If it seems like mosquitoes are on the attack in Southern California, perhaps more so this year than in years past, that's because they are.
"When it comes to adult activity with ankle biters, this is the worst I've ever seen," said Danny Bui, who's been an inspector with the Orange County Mosquito and Vector Control District for 20 years.
He said the problem this year is the record amount of rainfall, especially the rain that fell so late in the season.
"Hurricane Hilary really did a number (on us). Usually in August, everything is pretty hot and dry. But when we had that storm passed through, it created more breeding sources in people's yards, so that's attributing to the high abundance of ankle-biter mosquitoes."
Unlike mosquitoes that are native to Southern California, the ankle-biter mosquitoes do not prefer to hunt at dawn and dusk.
"These are daytime aggressive mosquitoes. They bite us during the day. And they prefer mammals and humans; while our native mosquitoes prefer birds, (ankle biters) prefer us," Bui said.
Bui said ankle biters originated in other parts of the world like southeast Asia, South America and Egypt. While they've been in parts of the United States for more than 50 years, they've only been detected in Southern California in the past eight to 10 years.
Bui said any source of standing water that has been untouched for more than a week can be a prime mosquito breeding area. This includes drains, buckets of water collected from rainfall and saucers that are kept beneath potted plants.
"When we see saucers, we encourage the homeowners not to use them, or just to water less frequently," Bui said. It's not just the obvious sources of standing water that you need to watch for. Even the water that collects at the bottom of a drain could be problematic.
According to Bui, mosquitoes tend to prefer shade rather than direct sunlight, and they don't like to just stay outside.

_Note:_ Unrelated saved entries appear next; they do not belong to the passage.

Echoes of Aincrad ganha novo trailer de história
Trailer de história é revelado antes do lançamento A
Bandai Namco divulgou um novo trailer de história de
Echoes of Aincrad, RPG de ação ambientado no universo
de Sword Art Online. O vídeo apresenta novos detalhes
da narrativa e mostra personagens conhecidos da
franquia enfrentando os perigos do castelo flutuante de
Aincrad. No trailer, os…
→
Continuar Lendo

"They hover at the door; they wait at the eaves or on the walls because it's shady there, remember they like the shade. So they wait for you, and when you open the door, they'll swoop right in and make you miserable inside your own home," he said.

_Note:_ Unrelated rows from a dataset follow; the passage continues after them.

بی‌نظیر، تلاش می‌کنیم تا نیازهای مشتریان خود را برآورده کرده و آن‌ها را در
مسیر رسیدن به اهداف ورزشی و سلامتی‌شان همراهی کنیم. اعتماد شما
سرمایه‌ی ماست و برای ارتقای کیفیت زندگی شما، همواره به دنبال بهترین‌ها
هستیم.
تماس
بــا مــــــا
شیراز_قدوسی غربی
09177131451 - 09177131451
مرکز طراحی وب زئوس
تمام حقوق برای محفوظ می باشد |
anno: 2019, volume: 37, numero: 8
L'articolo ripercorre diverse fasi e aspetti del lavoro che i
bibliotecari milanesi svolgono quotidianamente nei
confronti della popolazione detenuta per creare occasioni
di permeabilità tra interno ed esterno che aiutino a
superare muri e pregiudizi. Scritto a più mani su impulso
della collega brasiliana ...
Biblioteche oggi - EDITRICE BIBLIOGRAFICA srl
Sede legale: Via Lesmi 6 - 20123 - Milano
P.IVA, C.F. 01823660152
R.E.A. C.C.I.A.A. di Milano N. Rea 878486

Bui also said it's true that mosquitoes attack some people more than others.
"People with O-positive seem to be bitten more often than other types of blood. But there are other factors besides blood. It could be the lactic acid, our body temperatures, how much we sweat, and how much CO-2 our body produces," he explained.
Bui said if you are outside it's best to wear long pants and long sleeves to avoid getting bitten by mosquitoes, but he warns that mosquitoes can bite through tight-fitting clothing. He also said citronella candles and ultra-violet lights might not work as well as some companies advertise.
"With those UV lights and other trappers, mosquitoes aren't going to be attracted to that. So you'll catch a lot of other flying insects. But mosquitoes aren't going to fly into those so don't waste your money," he said.
Bui said the No. 1 thing residents can do is eliminate all sources of standing water around their homes.